[Excerpt Boundary: Start]

[27-3-16](At Weymouth Library, 29th March, transcribing from flight notebook)
In which Billy Boo attempts to read the map as described in ornate Thai characters, ditto the travel times & distances, in the second or two before the screen switches to English. "Local Time at Melbourne 3-27 -- Local Time at Bangkok 11-27". Fair enough. He's already in credit : invited to move out of tight fit threesome to the aisle of a comfortable two. Boo thinks it's because he returned clasped hands greeting with hostesses on the ramp and they misheard his Lao 'sabaidee' for Thai 'sawasdee'. He's belted in, tentatively stretches leg beneath forward seat, glances through the porthole at the cloud plain topped by blue, --imagines lick of first G&T assuredly on its way! As the share passenger's snoring establishes its rhythm, Billy remembers his friends, living & dead, either way not here. The cloud clears, beautiful tracts of land thousands of feet below where Christy is, actually happy down there, stone cottage like Ulli & Celia's place in North Wales, '72, similar embellishments, the attic skylight for example, --Nick Johnson's place in Wiltshire, 90s pied a terre, --& the Abbot in attic heaven, nearer to yoga god than any other, no face, no name, though so many statues in his hermitage one suspects he's not yet run through the argument about idolatry! One of the old crew not yet invoked is Ed. Happens each time Billy flies. Ghost is same kind of disembodiment as flying. Forget about angels, Ed wasnt one. I'll give them turbulence, he swears behind conspiratorial hand as though the weather wore jackboots.....

[Excerpt Boundary: End]
[Material provided Boundary: Start]

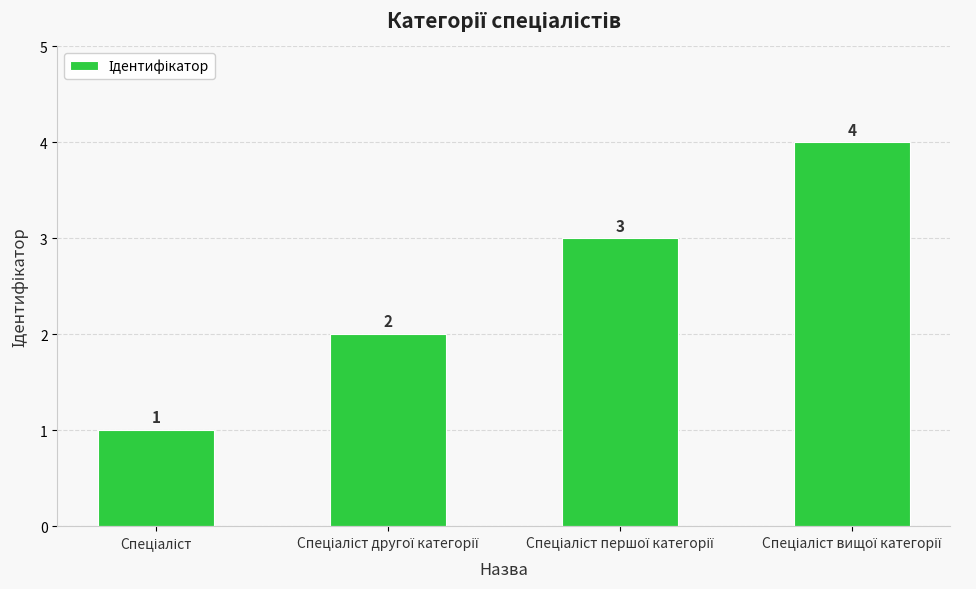

How many values are between 2 and 4?

3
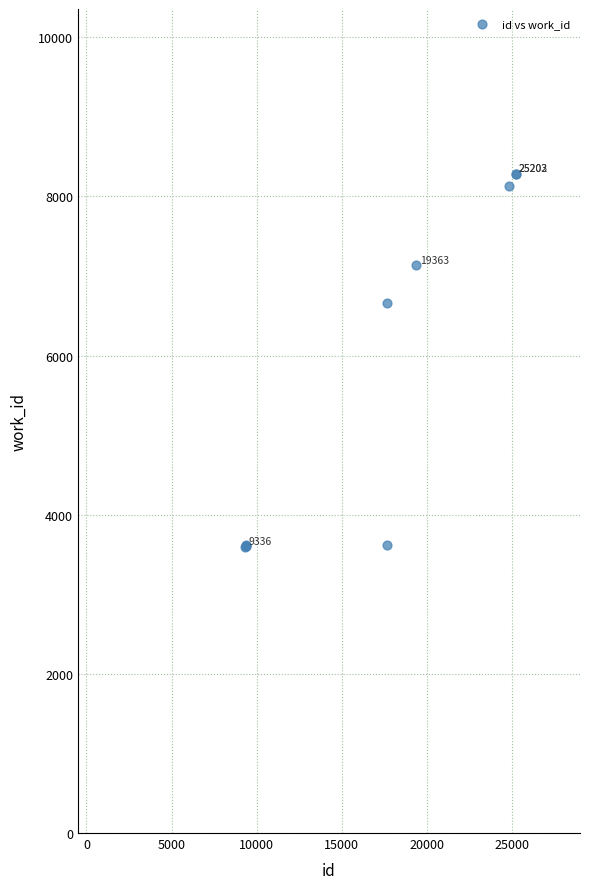

What Y value in the scatter plot is closest to 5942?

6665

[Material provided Boundary: End]

• _Task item 1_
In the flight notebook excerpt, why does Billy Boo believe he was invited to move to the aisle of a two-seat row? Answer in one to three sentences.
• _Task item 2_
Extend the flight notebook excerpt about Billy Boo's flight, picking up right after its last sentence and keeping its voice.
The material that comes before this point has nothing to do with the flight notebook excerpt.

• _Task response 1_
He thinks it is because he returned the hostesses' clasped-hands greeting on the ramp. They misheard his Lao "sabaidee" as the Thai "sawasdee."

• _Task response 2_
*
Ed has the flight crew from captain to waiters in mind, not really the elements. All the way to deity via earlier English & later Russian divines, manifestations of magnitude. Ed spittin about pretenders, pretence of authority, supercilious from tie to socks, --purple uniform ultimate slight. Ah, Ed! Ed, mate! how goes it in ghost's Yorkshire heaven? Not there yet, he says, I'm in Purgatory writing poems, sans guide, following my own beaky nose. Hah! Ed, Ed, Ed. Tutoring me yet from beyond the grave, thinks Billy Boo.
*
At Bangkok airport Boo realized that following a straight line got you absolutely nowhere, may as well have been walking in circles. So then he walked around in circles, gauging the world, the non-stop airport world, more 'international' than when first coined (--Inge's daughters crooning 'international' over "Miami Vice", late 80s, --B B 's return to Europe after 12 years exile). Seems to him the Chinese had become the new Americans and everyone else from everywhere else in no way lesser. Each elsewhere a somewhere, similarly worldly-wise, ticket to prove it, legitimate travellers, commuters, no longer exotics of any empire.
But what about Christy, and how come he's let off so easily? Mebbe Billy thinks the boyo might bat him one! (What did Peter Finch say of him once, slightly misapprehending the relation of source to poem?-- "if these are Christy's dreams he must have a head like granite!")
[NOTE :
Re- Ulli & Celia's place, in N Wales, '72 ; from Poem of the Clear Eye
(....)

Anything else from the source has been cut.